The petty squabbles of the early 21stcentury have been regulated and are managed by continental powers; the Americas (North and South), Europe, including western Russia, Africa and Asia (dominated by China but including Australia and New Zealand) along with inbetweeners such as now ice-free Antarctica, the oil-exhausted Middle East, the scattered islands and other vestiges of forgotten Empires, … and the British Isles.
English exceptionalism pervades; both as the arrogance of empire and the humiliation of not being able to answer the questions; Where am I? Who am I? What the Hell do I do next? It doesn’t have to be like that, it really doesn’t.

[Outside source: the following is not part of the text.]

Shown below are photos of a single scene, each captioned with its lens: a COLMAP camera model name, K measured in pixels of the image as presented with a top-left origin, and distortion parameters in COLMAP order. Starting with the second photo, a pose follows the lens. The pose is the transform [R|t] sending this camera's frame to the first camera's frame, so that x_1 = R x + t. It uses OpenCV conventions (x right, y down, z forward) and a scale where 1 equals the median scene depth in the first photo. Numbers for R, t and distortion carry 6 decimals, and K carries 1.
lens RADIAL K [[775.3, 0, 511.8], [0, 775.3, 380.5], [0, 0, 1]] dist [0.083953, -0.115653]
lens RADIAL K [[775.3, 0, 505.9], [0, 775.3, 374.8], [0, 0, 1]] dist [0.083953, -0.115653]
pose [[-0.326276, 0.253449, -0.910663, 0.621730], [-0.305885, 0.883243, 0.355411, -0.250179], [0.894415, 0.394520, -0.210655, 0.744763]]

There is no British Empire. Its legacy, the Commonwealth, is now a club for the clubbable who drop in or out, more or less at will. The Overseas Territories are merely tax-havens and money-laundromats, the permanent seat on the UN Security Council is an anachronism. Trident and tanks are costly panaceas. The UK is pulling itself apart. Brought into being by a series of historical accidents and aggressions, it is held together by a hotchpotch of conventions, treaties, and traditions, all of which are ignored by the present Government. Unlike all but a very few other states in the world, it has no encoded protection of the citizen or restraint on the power of the state.
What remains is a ruin whose very foundations have been eroded. Corruption and incompetence are everywhere. Hope struggles in the face of the daily soap opera that lurches between Alice in Wonderland and Orwellian nightmares. While crooks and charlatans pose as saviours, the band plays on – the UK still has20 military bands – music for the lumbering dance of the Court Jester, our Prime Minister.

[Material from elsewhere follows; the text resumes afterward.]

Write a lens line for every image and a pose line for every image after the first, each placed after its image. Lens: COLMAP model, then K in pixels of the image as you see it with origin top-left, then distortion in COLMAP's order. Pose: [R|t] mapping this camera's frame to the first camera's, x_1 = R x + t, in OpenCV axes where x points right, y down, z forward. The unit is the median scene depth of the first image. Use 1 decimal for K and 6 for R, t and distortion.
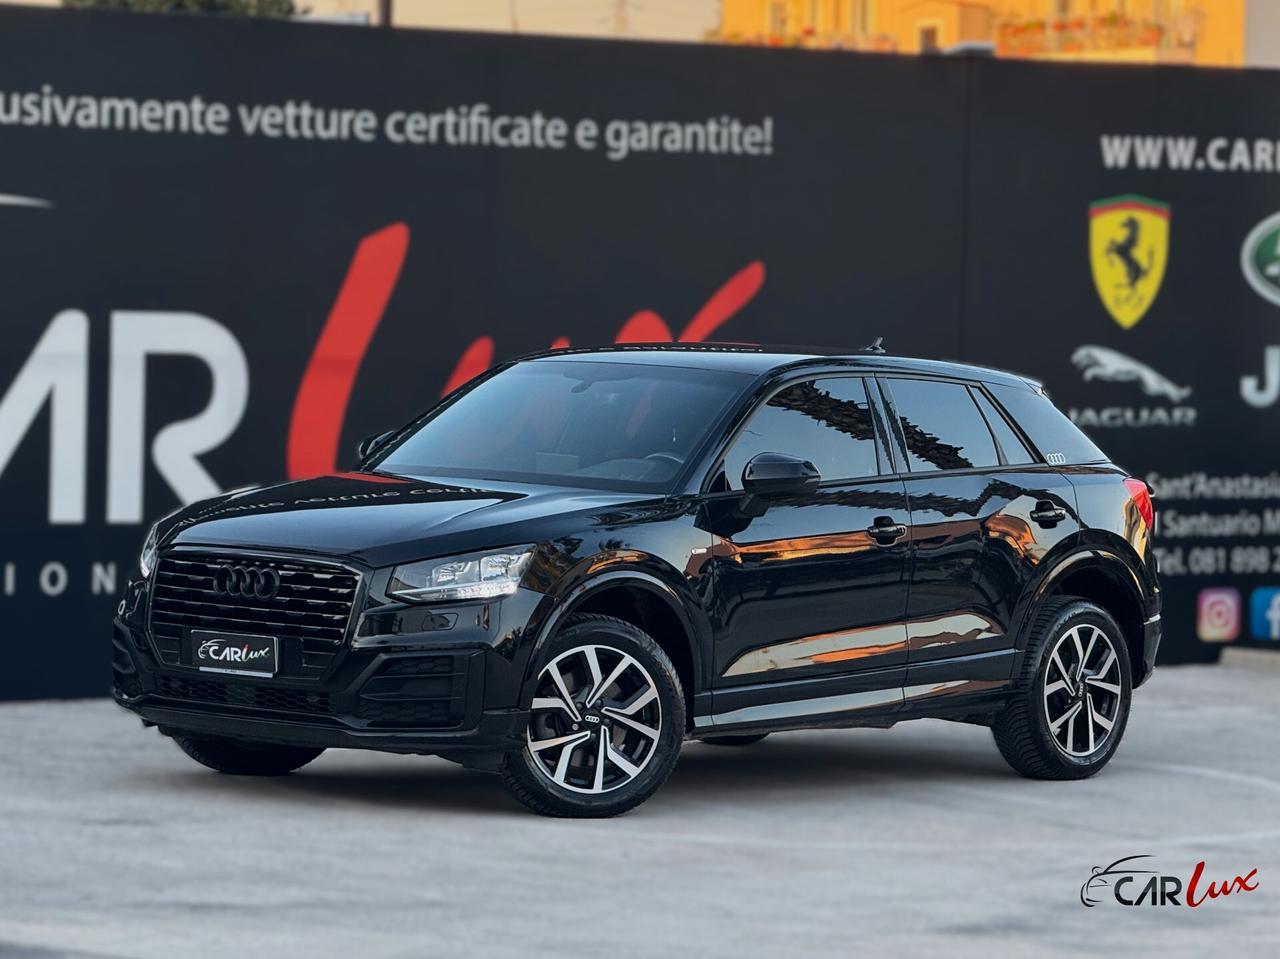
lens RADIAL K [[4164.4, 0, 635.5], [0, 4164.4, 478.6], [0, 0, 1]] dist [0.182637, 0.000000]
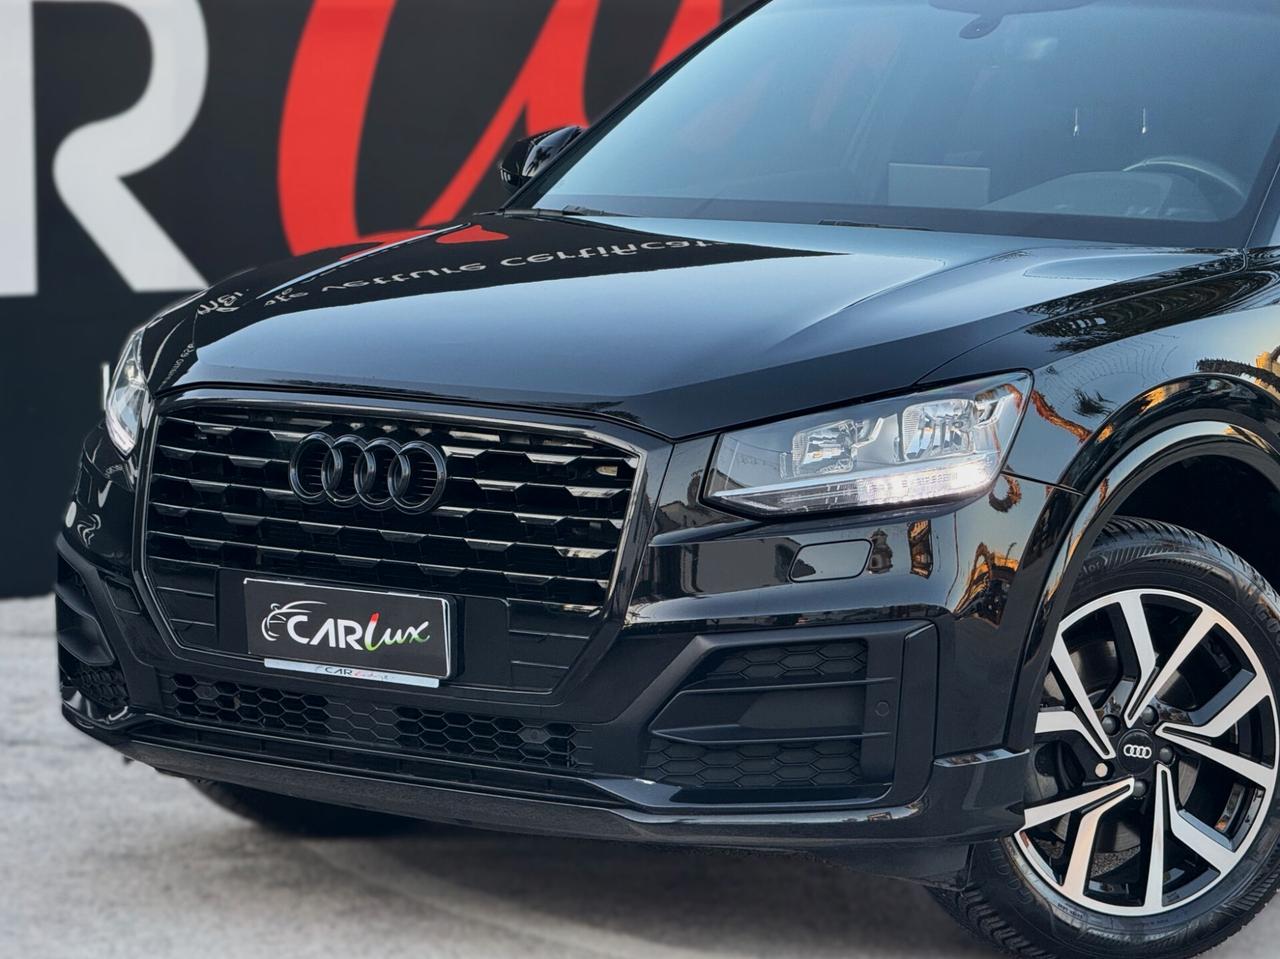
lens RADIAL K [[4164.4, 0, 642.9], [0, 4164.4, 477.4], [0, 0, 1]] dist [0.182637, 0.000000]
pose [[0.998369, -0.028159, 0.049664, -0.085947], [0.024476, 0.997011, 0.073274, -0.006642], [-0.051578, -0.071939, 0.996075, 0.552982]]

The 40 year flirtation with the real world ended in tears when fantasy hit reality and the UK departed from its nearest neighbours and partners on the sole grounds of post-imperial nostalgia. Time to grow up? Abandon the past? Accept reality? Time to put the house in order. Here are some initiatives that could be planned for the next 20 years.
Shake off the imperial past and give up the Commonwealth and Overseas Territories. Take a step towards a more effective UN by resigning the UK’spermanent seat on the Security Council. Set an example by cancelling Trident’s successor and begin to revive the United Kingdom by recognizing its strengths – its peoples. Strength and hope emerge from empowering individuals and communities. The plan is Constitutional renewal, the goal a new British Isles, where, step by step Ireland is reunited as one Republic, Wales cedes its role as a principality and gains independence and Scotland abandons its union with England. England now has some tough decisions for its survival and sustainable future. The myriad of election systems, but especially the first past the post system, are to be replaced by more representative elections leading to strong regional governments across the country, e.g. London (inside the M25), South East, South West, East Anglia, Northumbria, Midlands etc. All details to be decided. The Nations and Regions have the opportunity to join and unite in the modernised European Union of the Regions, a balanced and democratic choice.
The basis of this change is democratic constitutional renewal; not reform, renewal.